Whatsapp
Across the globe, users of WhatsApp and Facebook were unable to load content or were greeted with error messages Image Credit: Pixabay

For several hours on Monday, there was a reminder of what life was like before Facebook came to dominate the world of social media as its flagship platform along with Instagram and WhatsApp failed to function. For 3.5 billion users — half of the people on this planet — the social media sites were unreachable, with individuals and companies alike unable to communicate with anyone else. For a couple of hours it felt weird but quite surprisingly normal.

Facebook has blamed a “faulty configuration change” for the outage and, ironically, had to take to its bitter social media rival Twitter to communicate with the world for the six hours when its sites were down.

The outage should serve as a timely reminder indeed to all that the more the internet takes charge of our daily life, of the way we engage in commerce and communicate with family, friends and colleagues, the more that an accidental error of programming will wreak havoc and worldwide disruption of communication.

Faulty code strings

If the world’s largest social media conglomerate can be reduced to error messages by faulty code strings or errant programming, then there must be a solution to this. (On a lighter note: Monday’s outage provided a breather for those of us tired of consistently have to answer WhatsApp message. People actually picked up the phone and spoke to each other!)

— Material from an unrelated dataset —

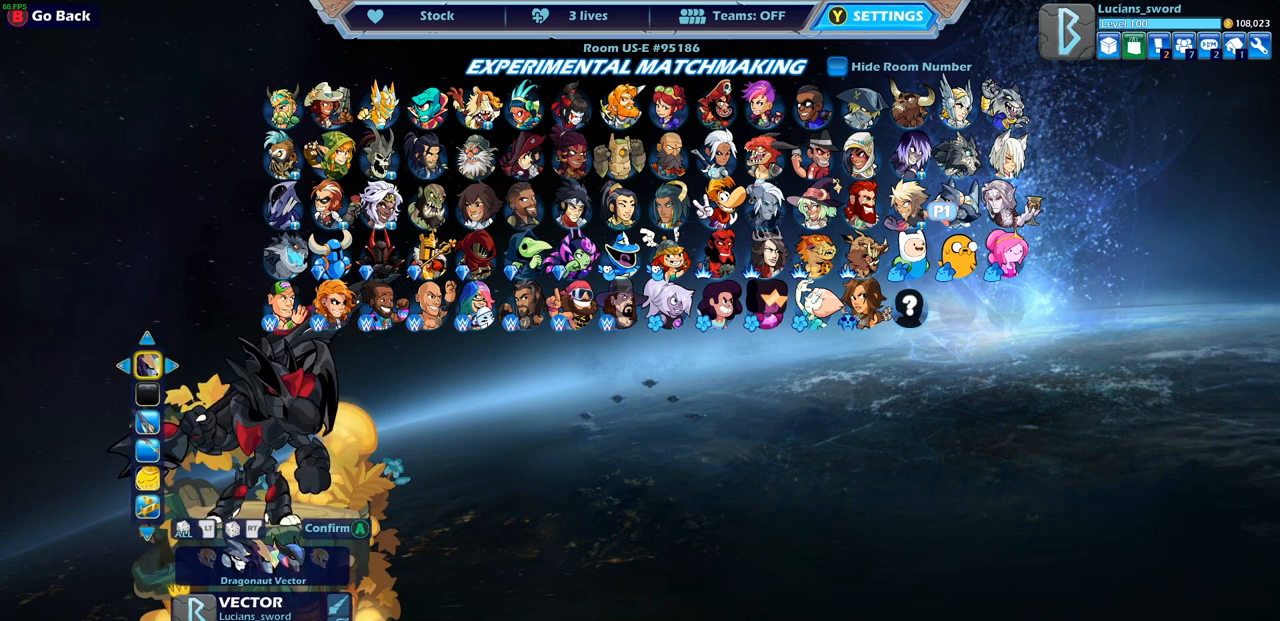
{"buttons": [], "left_stick": "center", "right_stick": "center", "events": []}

If there is a lesson here, it is that the internet — all of the systems that make it function — need not only to be robust but also de-monopolised. If that means governments take meaningful action to break-up these tech giants to ensure greater efficiency, then so be it. Facebook has perhaps become too big and too dangerously vulnerable at the same time.

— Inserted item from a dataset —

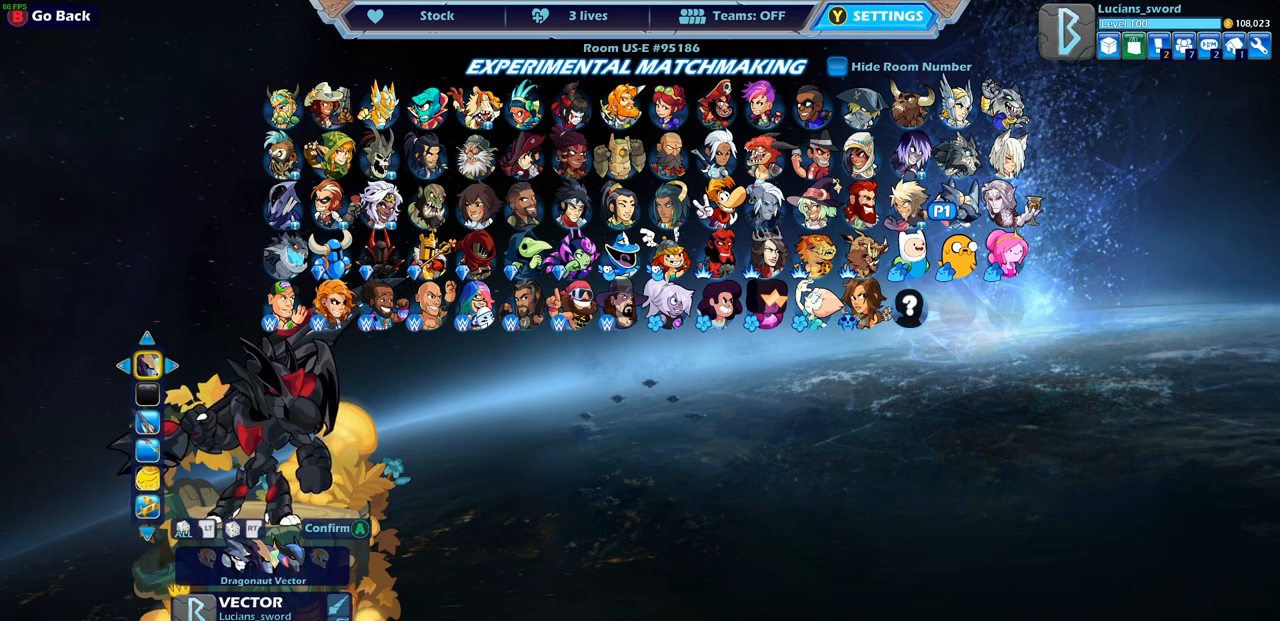
{"buttons": [], "left_stick": "center", "right_stick": "center", "events": [[33, "CROSS", "down"], [150, "CROSS", "up"]]}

The internet was initially conceived as an interconnected network of servers talking to each other that could provide communications in the event of a nuclear attack. The idea is that it be robust and dependable no matter what.

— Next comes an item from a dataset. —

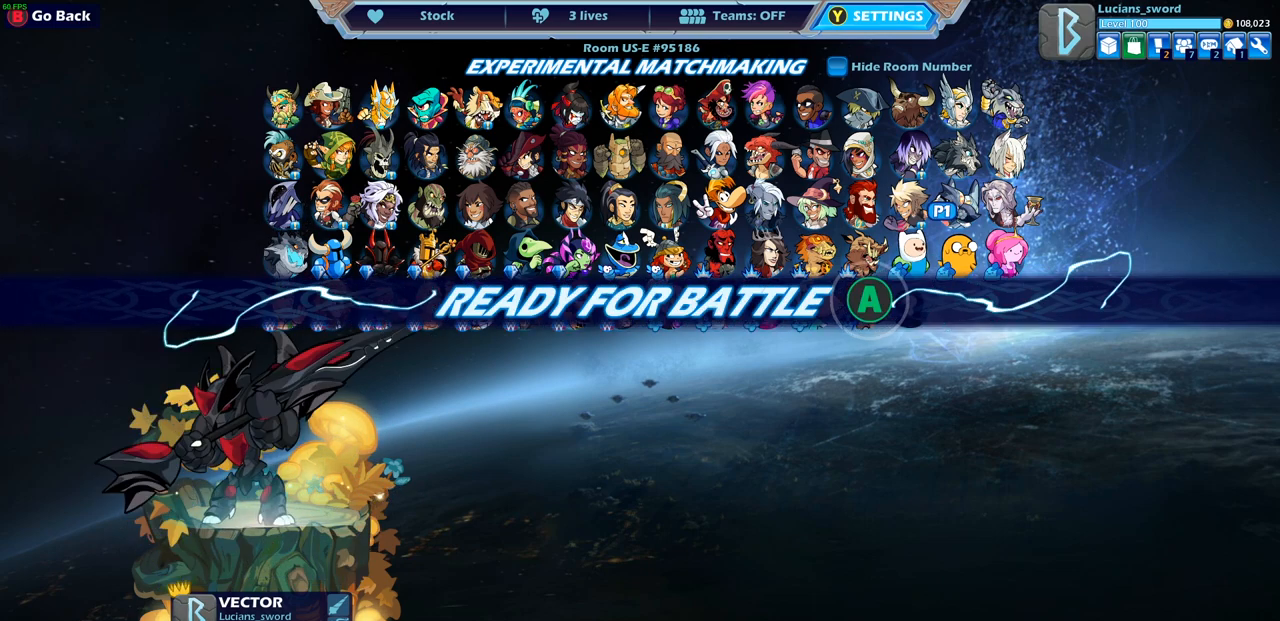
{"buttons": [], "left_stick": "center", "right_stick": "center", "events": []}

That is a principle that still holds true — and we have become too reliant on the technology and those who control it, who in turn must invest part of the huge profits they make to ensure their systems are robust and reliable — now and moving forward.

Over recent years, with admissions over privacy concerns and misuse of personal data, Facebook had faced calls for it to be broken up. This outage may renew those concerns. The big question is can we remain so dependent on a single company that when it goes down, half of the planet would scramble for cover?